Cette dimension politique s’affirme avec le Walli: faussement prévenant, il livre la clé de la situation: « Tout cela est la conséquence de la colonisation. » Vieille rengaine du pouvoir algérien, depuis bientôt un demi-siècle, pour se défausser de ses responsabilités dans le désastre actuel de l’Algérie, sur la France. Mais rien ne vient corriger cette affirmation que le spectateur peu averti (ou plutôt intoxiqué par les medias) prendra pour argent comptant.
Les relations entre moines et villageois sont idéalisées : « Nous sommes les oiseaux et vous êtes la branche ; si vous partez, sur quoi nous poserons-nous ? » demande une femme aux moines. Cela va jusqu’à l’invraisemblance: dans ce contexte rural, en pleine montée islamique, une jeune fille oserait-elle se rendre seule au monastère et les femmes se faire soigner par un homme, fût-il un vieux moine ? Par ignorance, ou par complaisance, l’intolérance religieuse de l’Etat algérien est occultée: sonnerie des cloches ou moines en costume religieux tenant un stand au marché, sont hautement improbables. Dès l’indépendance, la loi a strictement interdit toute manifestation religieuse, autre que musulmane, sur la voie publique. Jamais un religieux n’oserait se signer devant le corps d’un chef rebelle musulman et commencer à prier, comme le fait le prieur dans le film, face à un officier algérien rendu furieux.

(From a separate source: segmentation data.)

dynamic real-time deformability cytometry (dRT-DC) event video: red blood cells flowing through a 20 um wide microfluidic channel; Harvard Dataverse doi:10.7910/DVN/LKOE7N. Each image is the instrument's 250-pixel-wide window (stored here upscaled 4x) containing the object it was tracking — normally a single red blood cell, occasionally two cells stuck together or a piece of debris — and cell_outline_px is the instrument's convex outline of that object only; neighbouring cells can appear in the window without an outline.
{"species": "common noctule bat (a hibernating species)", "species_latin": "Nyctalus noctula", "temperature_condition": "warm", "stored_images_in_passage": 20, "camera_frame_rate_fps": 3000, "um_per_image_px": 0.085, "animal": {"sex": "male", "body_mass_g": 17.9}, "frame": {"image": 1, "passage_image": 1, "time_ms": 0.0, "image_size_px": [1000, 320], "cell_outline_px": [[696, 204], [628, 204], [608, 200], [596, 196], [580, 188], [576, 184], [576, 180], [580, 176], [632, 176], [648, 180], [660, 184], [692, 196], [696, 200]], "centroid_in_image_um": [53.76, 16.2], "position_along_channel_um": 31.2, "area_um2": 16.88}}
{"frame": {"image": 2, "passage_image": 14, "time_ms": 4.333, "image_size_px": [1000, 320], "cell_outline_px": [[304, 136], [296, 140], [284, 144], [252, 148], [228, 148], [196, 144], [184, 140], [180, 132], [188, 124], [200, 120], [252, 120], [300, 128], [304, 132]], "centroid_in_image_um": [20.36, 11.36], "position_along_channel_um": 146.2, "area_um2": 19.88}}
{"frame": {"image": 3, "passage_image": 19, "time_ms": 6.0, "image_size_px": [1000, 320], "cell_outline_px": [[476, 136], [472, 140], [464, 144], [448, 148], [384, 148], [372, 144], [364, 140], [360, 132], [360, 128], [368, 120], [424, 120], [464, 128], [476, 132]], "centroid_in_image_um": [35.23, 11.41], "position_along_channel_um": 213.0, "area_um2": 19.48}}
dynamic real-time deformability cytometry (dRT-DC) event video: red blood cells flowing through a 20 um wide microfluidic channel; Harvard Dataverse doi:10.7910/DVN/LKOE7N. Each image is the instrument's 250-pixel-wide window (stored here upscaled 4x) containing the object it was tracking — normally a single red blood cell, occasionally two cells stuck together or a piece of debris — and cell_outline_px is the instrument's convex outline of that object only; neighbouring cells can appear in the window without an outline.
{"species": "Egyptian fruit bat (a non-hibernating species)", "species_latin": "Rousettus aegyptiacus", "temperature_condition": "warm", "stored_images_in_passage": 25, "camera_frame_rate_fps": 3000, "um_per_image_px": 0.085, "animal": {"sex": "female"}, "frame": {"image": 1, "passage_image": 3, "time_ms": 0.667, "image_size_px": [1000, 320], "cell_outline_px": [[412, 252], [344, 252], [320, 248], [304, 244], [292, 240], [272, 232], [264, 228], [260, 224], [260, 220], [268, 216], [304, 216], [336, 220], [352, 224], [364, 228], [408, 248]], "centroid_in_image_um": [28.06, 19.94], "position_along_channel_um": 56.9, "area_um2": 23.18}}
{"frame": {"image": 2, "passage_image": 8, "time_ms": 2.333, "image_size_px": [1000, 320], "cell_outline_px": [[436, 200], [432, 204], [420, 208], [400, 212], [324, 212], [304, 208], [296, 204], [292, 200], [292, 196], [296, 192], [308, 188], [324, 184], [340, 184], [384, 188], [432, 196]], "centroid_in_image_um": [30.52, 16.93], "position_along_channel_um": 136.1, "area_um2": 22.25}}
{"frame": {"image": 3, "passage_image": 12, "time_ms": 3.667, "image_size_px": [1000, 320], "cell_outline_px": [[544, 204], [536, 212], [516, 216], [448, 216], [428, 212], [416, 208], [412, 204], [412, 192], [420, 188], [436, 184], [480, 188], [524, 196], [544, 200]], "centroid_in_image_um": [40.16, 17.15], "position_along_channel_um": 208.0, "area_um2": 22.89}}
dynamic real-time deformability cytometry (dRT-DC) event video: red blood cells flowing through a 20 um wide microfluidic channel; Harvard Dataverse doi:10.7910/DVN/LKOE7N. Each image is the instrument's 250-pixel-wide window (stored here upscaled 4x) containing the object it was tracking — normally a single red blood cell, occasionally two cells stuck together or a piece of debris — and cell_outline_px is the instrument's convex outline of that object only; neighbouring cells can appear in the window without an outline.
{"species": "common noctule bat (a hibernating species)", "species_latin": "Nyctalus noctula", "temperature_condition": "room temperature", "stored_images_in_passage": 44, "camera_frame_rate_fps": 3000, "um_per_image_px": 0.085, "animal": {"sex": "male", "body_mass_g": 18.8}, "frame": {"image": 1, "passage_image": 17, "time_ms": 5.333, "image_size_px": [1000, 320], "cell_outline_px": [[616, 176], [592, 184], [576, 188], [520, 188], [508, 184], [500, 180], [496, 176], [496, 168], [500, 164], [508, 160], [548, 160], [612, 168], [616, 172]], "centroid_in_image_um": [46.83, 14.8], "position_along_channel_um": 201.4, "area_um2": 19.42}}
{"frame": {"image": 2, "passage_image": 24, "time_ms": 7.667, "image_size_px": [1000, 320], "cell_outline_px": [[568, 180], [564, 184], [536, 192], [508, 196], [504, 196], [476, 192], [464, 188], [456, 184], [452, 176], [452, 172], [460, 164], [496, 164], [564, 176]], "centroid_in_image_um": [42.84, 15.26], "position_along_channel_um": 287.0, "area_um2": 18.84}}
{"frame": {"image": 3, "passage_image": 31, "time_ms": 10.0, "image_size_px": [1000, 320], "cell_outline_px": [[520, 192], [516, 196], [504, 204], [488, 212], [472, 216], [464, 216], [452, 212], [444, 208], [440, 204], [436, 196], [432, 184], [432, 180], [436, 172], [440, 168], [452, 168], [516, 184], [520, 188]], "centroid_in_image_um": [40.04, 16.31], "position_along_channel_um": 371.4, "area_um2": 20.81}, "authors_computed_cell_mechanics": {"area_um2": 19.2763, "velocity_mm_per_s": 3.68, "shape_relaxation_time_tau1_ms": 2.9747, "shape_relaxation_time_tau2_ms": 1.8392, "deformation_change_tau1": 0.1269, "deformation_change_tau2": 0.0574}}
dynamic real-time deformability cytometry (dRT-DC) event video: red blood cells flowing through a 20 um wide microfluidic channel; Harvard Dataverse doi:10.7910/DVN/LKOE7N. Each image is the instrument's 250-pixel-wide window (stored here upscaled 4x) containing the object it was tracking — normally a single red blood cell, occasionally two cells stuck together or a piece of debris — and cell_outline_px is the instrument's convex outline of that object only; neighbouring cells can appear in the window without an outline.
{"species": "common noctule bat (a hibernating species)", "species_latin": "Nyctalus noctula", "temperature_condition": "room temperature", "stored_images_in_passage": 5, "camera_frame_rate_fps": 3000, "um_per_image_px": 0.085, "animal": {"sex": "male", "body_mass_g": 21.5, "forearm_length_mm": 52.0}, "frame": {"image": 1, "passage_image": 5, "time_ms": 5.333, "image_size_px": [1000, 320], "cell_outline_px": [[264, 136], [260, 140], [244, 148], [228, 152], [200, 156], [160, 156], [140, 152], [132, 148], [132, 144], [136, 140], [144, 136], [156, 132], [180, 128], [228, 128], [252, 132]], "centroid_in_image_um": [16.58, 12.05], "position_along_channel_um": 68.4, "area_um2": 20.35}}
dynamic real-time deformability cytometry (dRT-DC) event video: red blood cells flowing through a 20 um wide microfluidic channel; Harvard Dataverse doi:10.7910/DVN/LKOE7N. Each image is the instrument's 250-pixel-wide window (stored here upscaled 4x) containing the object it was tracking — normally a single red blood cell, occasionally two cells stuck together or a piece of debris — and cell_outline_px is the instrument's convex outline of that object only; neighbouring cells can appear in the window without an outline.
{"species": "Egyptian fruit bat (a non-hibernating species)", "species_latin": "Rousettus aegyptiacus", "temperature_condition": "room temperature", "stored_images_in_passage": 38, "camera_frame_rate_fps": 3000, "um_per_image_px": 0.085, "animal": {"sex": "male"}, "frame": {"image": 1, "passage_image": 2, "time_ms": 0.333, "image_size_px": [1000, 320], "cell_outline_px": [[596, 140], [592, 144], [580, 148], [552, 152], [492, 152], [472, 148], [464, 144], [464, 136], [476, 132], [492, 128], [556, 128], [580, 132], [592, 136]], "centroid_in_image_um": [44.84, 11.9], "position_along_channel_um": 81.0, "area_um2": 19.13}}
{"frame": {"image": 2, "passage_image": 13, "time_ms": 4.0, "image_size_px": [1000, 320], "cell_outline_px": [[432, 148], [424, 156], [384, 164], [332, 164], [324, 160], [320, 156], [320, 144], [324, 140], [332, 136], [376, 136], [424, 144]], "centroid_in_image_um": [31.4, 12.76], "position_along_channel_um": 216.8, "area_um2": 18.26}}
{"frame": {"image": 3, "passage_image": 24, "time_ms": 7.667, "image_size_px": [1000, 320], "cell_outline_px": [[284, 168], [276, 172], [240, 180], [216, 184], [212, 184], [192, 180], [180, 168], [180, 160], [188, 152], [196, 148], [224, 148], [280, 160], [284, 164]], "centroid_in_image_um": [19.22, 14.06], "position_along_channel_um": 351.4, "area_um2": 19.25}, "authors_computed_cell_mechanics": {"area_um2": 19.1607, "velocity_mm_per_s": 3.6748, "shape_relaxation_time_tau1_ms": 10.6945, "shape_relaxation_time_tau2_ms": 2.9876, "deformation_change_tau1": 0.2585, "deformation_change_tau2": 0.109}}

Xavier Beauvois a dénoncé, sur une radio, l’intolérance de l’Occident, en rappelant que, lorsque la France votait la loi contre la burqa, des ouvriers marocains fabriquaient, pour lui, une statue de la Vierge. Il affirmé, sans vergogne, qu’il avait tourné son film au Maroc uniquement pour la beauté du paysage. Angélisme confondant, ou militantisme tiers-mondiste? Sans doute, concession au politiquement correct. Une carte géographique portant la mention, « Pour un monde solidaire », est ostensiblement visible dans la salle où se réunissent les moines, là où on attendrait une image pieuse. Jamais l’Etat algérien, et sa duplicité, ne sont dénoncés, et on ne peut que sursauter en lisant, sur l’écran de fin, que l’assassinat des moines, dont la décapitation est passée sous silence, reste « mystérieux ». Que l’Algérie s’oppose toujours au retour de moines à Tibhérine, qu’un prêtre vienne, une fois par semaine depuis Alger, pour entretenir le lieu, sous l’étroite surveillance de l’armée algérienne, ne semble troubler aucune bonne âme.
Ce bon père, Jean-Marie Lassausse, que l’on a pu voir, sur France 2, aider les villageois à égorger rituellement un mouton pour l’Aïd, publie opportunément son témoignage intitulé, Le Jardinier de Tibhérine. Loin de mettre en cause le sectarisme religieux algérien, il rejette la faute de la répression exercée actuellement contre les chrétiens sur les Evangélistes; ce qui revient, dans ce contexte tendu, à les désigner à la vindicte politique et populaire, en toute charité chrétienne.
Reste le climat particulier du film, comme hors du temps. Le rythme lent de son déroulement, les chants religieux, la mise en scène des corps suppliciés des terroristes, rappelant la représentation des martyrs, ou de descentes de Croix dans la peinture religieuse classique, peuvent emporter l’adhésion, non sans ambiguïté: une Passion du Christ, surgie dont ne sait où, et contre laquelle se blottit Frère Luc, suggère la fin prochaine des moines et l’acceptation douloureuse de leur sort. Ne sont-ils pas, eux aussi des rebelles, à leur façon, eux qui soignent ceux qui tuent? Mais alors, où se situe la frontière entre le Bien et le Mal?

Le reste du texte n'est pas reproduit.